Put every line of the data below into a JSON list of strings, one string per line, skipping any blank lines.

Stored records:

#####

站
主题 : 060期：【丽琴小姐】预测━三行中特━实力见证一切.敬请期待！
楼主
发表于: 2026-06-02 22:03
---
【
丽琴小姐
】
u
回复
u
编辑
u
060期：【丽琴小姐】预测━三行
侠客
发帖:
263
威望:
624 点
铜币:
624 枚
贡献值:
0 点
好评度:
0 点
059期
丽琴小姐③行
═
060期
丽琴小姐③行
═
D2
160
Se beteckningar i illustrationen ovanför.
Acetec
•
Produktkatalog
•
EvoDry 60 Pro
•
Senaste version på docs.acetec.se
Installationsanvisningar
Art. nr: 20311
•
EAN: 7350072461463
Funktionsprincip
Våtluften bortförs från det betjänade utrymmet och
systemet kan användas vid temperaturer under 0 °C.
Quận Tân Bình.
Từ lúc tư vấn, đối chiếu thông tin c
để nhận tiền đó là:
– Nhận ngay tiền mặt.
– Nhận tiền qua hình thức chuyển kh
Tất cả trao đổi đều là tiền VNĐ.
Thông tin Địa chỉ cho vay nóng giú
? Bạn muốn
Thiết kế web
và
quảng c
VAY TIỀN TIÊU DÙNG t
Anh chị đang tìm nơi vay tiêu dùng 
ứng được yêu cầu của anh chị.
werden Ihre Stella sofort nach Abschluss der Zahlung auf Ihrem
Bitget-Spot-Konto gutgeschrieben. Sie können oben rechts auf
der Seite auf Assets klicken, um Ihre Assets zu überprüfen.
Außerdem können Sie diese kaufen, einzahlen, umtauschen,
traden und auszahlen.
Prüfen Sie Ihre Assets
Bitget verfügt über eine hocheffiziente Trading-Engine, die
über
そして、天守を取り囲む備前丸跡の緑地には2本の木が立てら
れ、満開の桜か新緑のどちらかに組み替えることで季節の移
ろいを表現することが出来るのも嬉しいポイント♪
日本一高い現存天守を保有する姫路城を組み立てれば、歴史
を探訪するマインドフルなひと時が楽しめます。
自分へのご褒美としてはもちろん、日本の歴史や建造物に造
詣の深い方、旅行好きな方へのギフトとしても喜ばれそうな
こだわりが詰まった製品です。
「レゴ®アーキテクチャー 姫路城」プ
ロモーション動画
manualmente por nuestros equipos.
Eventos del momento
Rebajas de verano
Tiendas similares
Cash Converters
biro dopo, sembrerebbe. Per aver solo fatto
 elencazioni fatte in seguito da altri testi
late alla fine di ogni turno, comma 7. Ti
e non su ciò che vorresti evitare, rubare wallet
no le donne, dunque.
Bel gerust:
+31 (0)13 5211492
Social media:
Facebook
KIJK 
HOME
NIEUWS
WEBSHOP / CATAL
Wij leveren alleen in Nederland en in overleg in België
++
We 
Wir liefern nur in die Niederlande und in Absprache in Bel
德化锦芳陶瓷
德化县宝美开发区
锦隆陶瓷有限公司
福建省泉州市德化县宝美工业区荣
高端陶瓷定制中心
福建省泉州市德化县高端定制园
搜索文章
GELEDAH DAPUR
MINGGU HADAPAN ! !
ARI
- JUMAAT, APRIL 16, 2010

#####

# Solution to this problem
[
  "站",
  "主题 : 060期：【丽琴小姐】预测━三行中特━实力见证一切.敬请期待！",
  "楼主",
  "发表于: 2026-06-02 22:03",
  "---",
  "【",
  "丽琴小姐",
  "】",
  "u",
  "回复",
  "u",
  "编辑",
  "u",
  "060期：【丽琴小姐】预测━三行",
  "侠客",
  "发帖:",
  "263",
  "威望:",
  "624 点",
  "铜币:",
  "624 枚",
  "贡献值:",
  "0 点",
  "好评度:",
  "0 点",
  "059期",
  "丽琴小姐③行",
  "═",
  "060期",
  "丽琴小姐③行",
  "═",
  "D2",
  "160",
  "Se beteckningar i illustrationen ovanför.",
  "Acetec",
  "•",
  "Produktkatalog",
  "•",
  "EvoDry 60 Pro",
  "•",
  "Senaste version på docs.acetec.se",
  "Installationsanvisningar",
  "Art. nr: 20311",
  "•",
  "EAN: 7350072461463",
  "Funktionsprincip",
  "Våtluften bortförs från det betjänade utrymmet och",
  "systemet kan användas vid temperaturer under 0 °C.",
  "Quận Tân Bình.",
  "Từ lúc tư vấn, đối chiếu thông tin c",
  "để nhận tiền đó là:",
  "– Nhận ngay tiền mặt.",
  "– Nhận tiền qua hình thức chuyển kh",
  "Tất cả trao đổi đều là tiền VNĐ.",
  "Thông tin Địa chỉ cho vay nóng giú",
  "? Bạn muốn",
  "Thiết kế web",
  "và",
  "quảng c",
  "VAY TIỀN TIÊU DÙNG t",
  "Anh chị đang tìm nơi vay tiêu dùng ",
  "ứng được yêu cầu của anh chị.",
  "werden Ihre Stella sofort nach Abschluss der Zahlung auf Ihrem",
  "Bitget-Spot-Konto gutgeschrieben. Sie können oben rechts auf",
  "der Seite auf Assets klicken, um Ihre Assets zu überprüfen.",
  "Außerdem können Sie diese kaufen, einzahlen, umtauschen,",
  "traden und auszahlen.",
  "Prüfen Sie Ihre Assets",
  "Bitget verfügt über eine hocheffiziente Trading-Engine, die",
  "über",
  "そして、天守を取り囲む備前丸跡の緑地には2本の木が立てら",
  "れ、満開の桜か新緑のどちらかに組み替えることで季節の移",
  "ろいを表現することが出来るのも嬉しいポイント♪",
  "日本一高い現存天守を保有する姫路城を組み立てれば、歴史",
  "を探訪するマインドフルなひと時が楽しめます。",
  "自分へのご褒美としてはもちろん、日本の歴史や建造物に造",
  "詣の深い方、旅行好きな方へのギフトとしても喜ばれそうな",
  "こだわりが詰まった製品です。",
  "「レゴ®アーキテクチャー 姫路城」プ",
  "ロモーション動画",
  "manualmente por nuestros equipos.",
  "Eventos del momento",
  "Rebajas de verano",
  "Tiendas similares",
  "Cash Converters",
  "biro dopo, sembrerebbe. Per aver solo fatto",
  " elencazioni fatte in seguito da altri testi",
  "late alla fine di ogni turno, comma 7. Ti",
  "e non su ciò che vorresti evitare, rubare wallet",
  "no le donne, dunque.",
  "Bel gerust:",
  "+31 (0)13 5211492",
  "Social media:",
  "Facebook",
  "KIJK ",
  "HOME",
  "NIEUWS",
  "WEBSHOP / CATAL",
  "Wij leveren alleen in Nederland en in overleg in België",
  "++",
  "We ",
  "Wir liefern nur in die Niederlande und in Absprache in Bel",
  "德化锦芳陶瓷",
  "德化县宝美开发区",
  "锦隆陶瓷有限公司",
  "福建省泉州市德化县宝美工业区荣",
  "高端陶瓷定制中心",
  "福建省泉州市德化县高端定制园",
  "搜索文章",
  "GELEDAH DAPUR",
  "MINGGU HADAPAN ! !",
  "ARI",
  "- JUMAAT, APRIL 16, 2010"
]